Based on this and other testimony the court charged the jury as follows:

“I instruct you that it is the master’s duty to exercise reasonable care only. It is not sufficient to show that defendant might have had better or safer machinery or methods than the ones it uses, nor was he bound to adopt every latest improvement. It is a well-settled rule that, when an appliance has been in daily use *12for a long time and proved safe, (and) its use may continue without the imputation of want of care. So that if you find from the testimony that the chains used by defendant in this case in binding its logs on its cars broke at time of such accident, and that the same caused the death of Andrew Brodreskift, and you further find that such chain was purchased of a reputable manufacturer, manufactured for the purposes defendant used same, and that such breakage was from some hidden defect which was undiscoverable by ordinary inspection, then the defendant was not guilty of negligence, and your verdict should be for defendant.”
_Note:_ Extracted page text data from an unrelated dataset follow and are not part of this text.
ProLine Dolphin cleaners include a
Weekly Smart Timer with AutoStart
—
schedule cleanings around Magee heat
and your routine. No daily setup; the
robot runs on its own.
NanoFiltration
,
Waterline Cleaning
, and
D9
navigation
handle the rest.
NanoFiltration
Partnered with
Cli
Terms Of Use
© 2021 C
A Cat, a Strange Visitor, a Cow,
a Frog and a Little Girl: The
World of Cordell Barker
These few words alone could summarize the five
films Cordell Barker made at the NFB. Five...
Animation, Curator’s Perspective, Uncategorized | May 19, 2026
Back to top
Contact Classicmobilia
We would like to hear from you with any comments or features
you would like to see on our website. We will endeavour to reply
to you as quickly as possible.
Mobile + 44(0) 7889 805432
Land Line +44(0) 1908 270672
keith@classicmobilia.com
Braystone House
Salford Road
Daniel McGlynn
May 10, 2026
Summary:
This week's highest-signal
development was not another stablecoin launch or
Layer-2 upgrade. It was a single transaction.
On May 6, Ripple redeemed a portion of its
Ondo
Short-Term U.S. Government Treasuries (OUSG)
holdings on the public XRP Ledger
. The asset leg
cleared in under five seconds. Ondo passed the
An exception having been taken to this instruction, it is contended that an error was committed in giving it. An examination of the language employed will show that if the word “and,” indicated by parentheses, be retained, a part of the sentence was evidently omitted by the official reporter. If, however, the stenographer inadvertently included that word the remaining part of that sentence, “its use may continue without the imputation of want of care, ” as a declaration of a legal principle, is not universally true. A chain may have been in daily use for a long time and proved safe, and yet such employment so impaired its strength that a continuation of the use would become extremely dangerous. The idea undertaken to be expressed by the language referred to was evidently obtained from the case of Sappenfield v. Main St. etc. R. R. Co., 91 Cal. 48, 57 (27 Pac. 590, 592), where it is said:

“It is a well-settled rule that when an appliance or machine, not obviously dangerous, has been in daily use for a long time, and has uniformly proved safe and efficient, its use may be continued without the imputation of imprudence or carelessness.”
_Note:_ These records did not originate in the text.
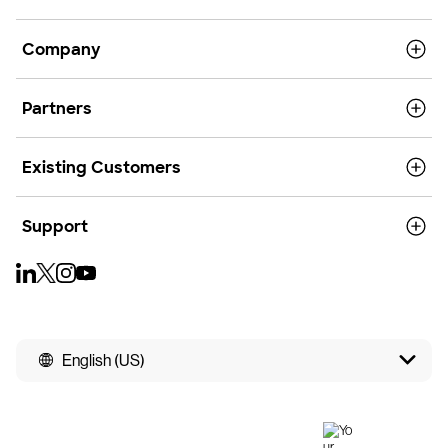
Company
Partners
Existing Customers
Support
English (US)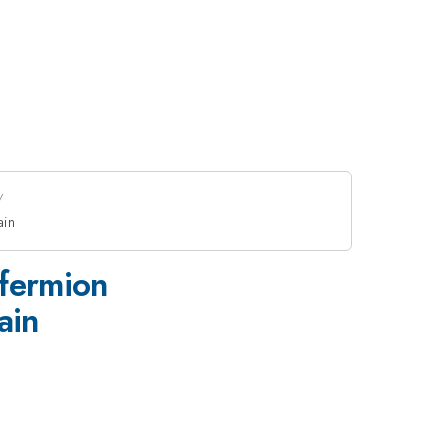
ain
 fermion
ain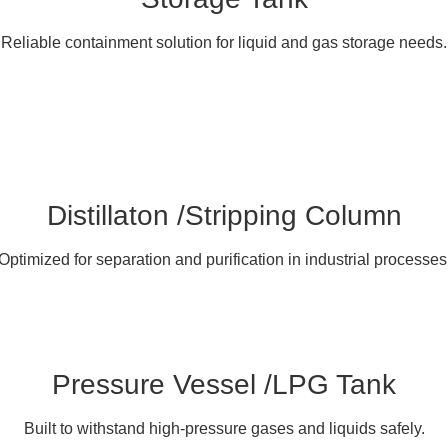
Reliable containment solution for liquid and gas storage needs.
Distillaton /Stripping Column
Optimized for separation and purification in industrial processes
Pressure Vessel /LPG Tank
Built to withstand high-pressure gases and liquids safely.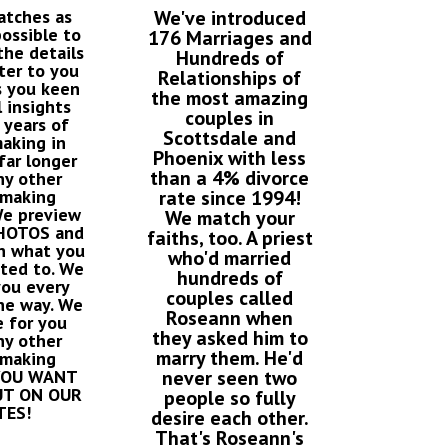
atches as
We've introduced
possible to
176 Marriages and
he details
Hundreds of
ter to you
Relationships of
s you keen
the most amazing
 insights
couples in
 years of
Scottsdale and
aking in
Phoenix with less
far longer
than a 4% divorce
ny other
making
rate since 1994!
We preview
We match your
PHOTOS and
faiths, too. A priest
n what you
who'd married
cted to. We
hundreds of
you every
couples called
he way. We
Roseann when
 for you
they asked him to
ny other
marry them. He'd
making
 YOU WANT
never seen two
UT ON OUR
people so fully
TES!
desire each other.
That's Roseann's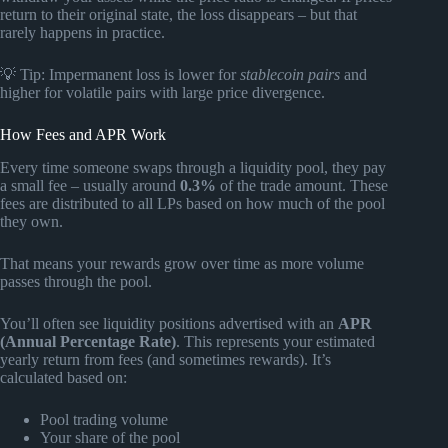
return to their original state, the loss disappears – but that
rarely happens in practice.
💡 Tip: Impermanent loss is lower for
stablecoin pairs
and
higher for volatile pairs with large price divergence.
How Fees and APR Work
Every time someone swaps through a liquidity pool, they pay
a small fee – usually around
0.3%
of the trade amount. These
fees are distributed to all LPs based on how much of the pool
they own.
That means your rewards grow over time as more volume
passes through the pool.
You’ll often see liquidity positions advertised with an
APR
(Annual Percentage Rate)
. This represents your estimated
yearly return from fees (and sometimes rewards). It’s
calculated based on:
Pool trading volume
Your share of the pool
*13The rule thus referred to may be controlling in some cases, but the omission from the instruction challenged of the phrase “not obviously dangerous,” as set forth in a part of the opinion quoted, renders the charge complained of inapplicable. It is possible that a careful examination of the links would have disclosed that use had not worn them, and for that reason the chain was not obviously dangerous. But, however this may be, the part of the charge to which attention has been called did not correctly state the law.
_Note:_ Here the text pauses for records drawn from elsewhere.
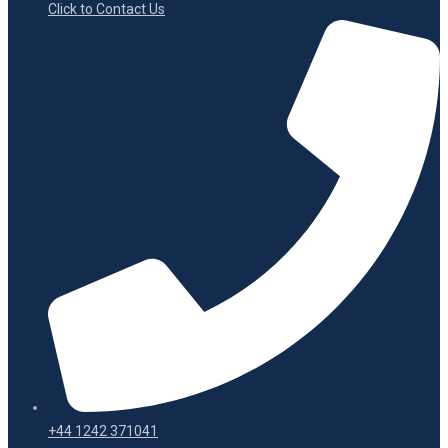
Click to Contact Us
+44 1242 371041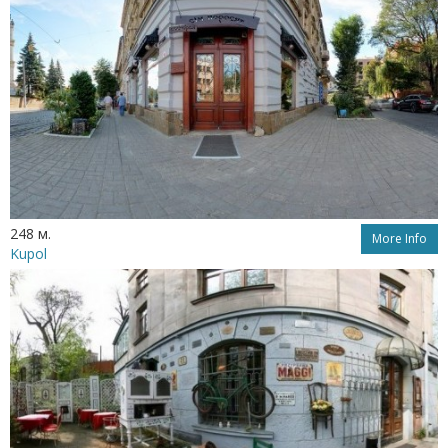
248 м.
More Info
Kupol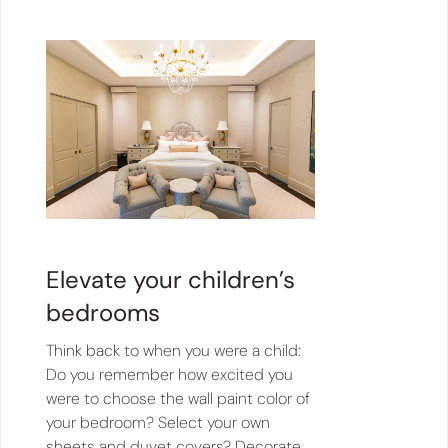
Elevate your children’s
bedrooms
Think back to when you were a child:
Do you remember how excited you
were to choose the wall paint color of
your bedroom? Select your own
sheets and duvet covers? Decorate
7. The purchase of a chain from a reputable manufacturer who makes such instrumentalities for the purpose for which it was used by the defendant did not avoid the necessity of a careful examination of each link by some person competent to judge of its fitness for the utmost strain that was likely to be placed upon the chain: Morton v. Detroit etc. R. Co., 81 Mich. 423, 433 (46 N. W. 111).

The instruction complained of, and many other alleged errors that have been assigned, have been carefully considered; but when viewed in connection with the entire testimony, instructions, etc., which are attached to and made a part of the bill of exceptions, it is believed that no prejudicial error was committed at the trial.

8. No person saw Andrew Brodreskift when he was hurt, and, as he instantly died, it was impossible for plaintiff’s counsel accurately to determine the proximate cause of his injury. A careful examination of the entire testimony convinces us that, notwithstanding the matters referred to as alleged errors, the jury properly determined that the defendant was not negligent, as averred in the complaint.

*149. Since this opinion was written, the case of Niemi v. Stanley Smith Lumber Co., post, p. 221 (149 Pac. 1033), has been decided on rehearing, holding an administrator an incompetent party to maintain an action to recover damages for the death of his intestate, when alleged to have been caused by the negligence of his employer.

Observing the rule established in that ease, we conclude that the plaintiff herein was not entitled to maintain this action, and as to him the judgment must be and is affirmed. Affirmed.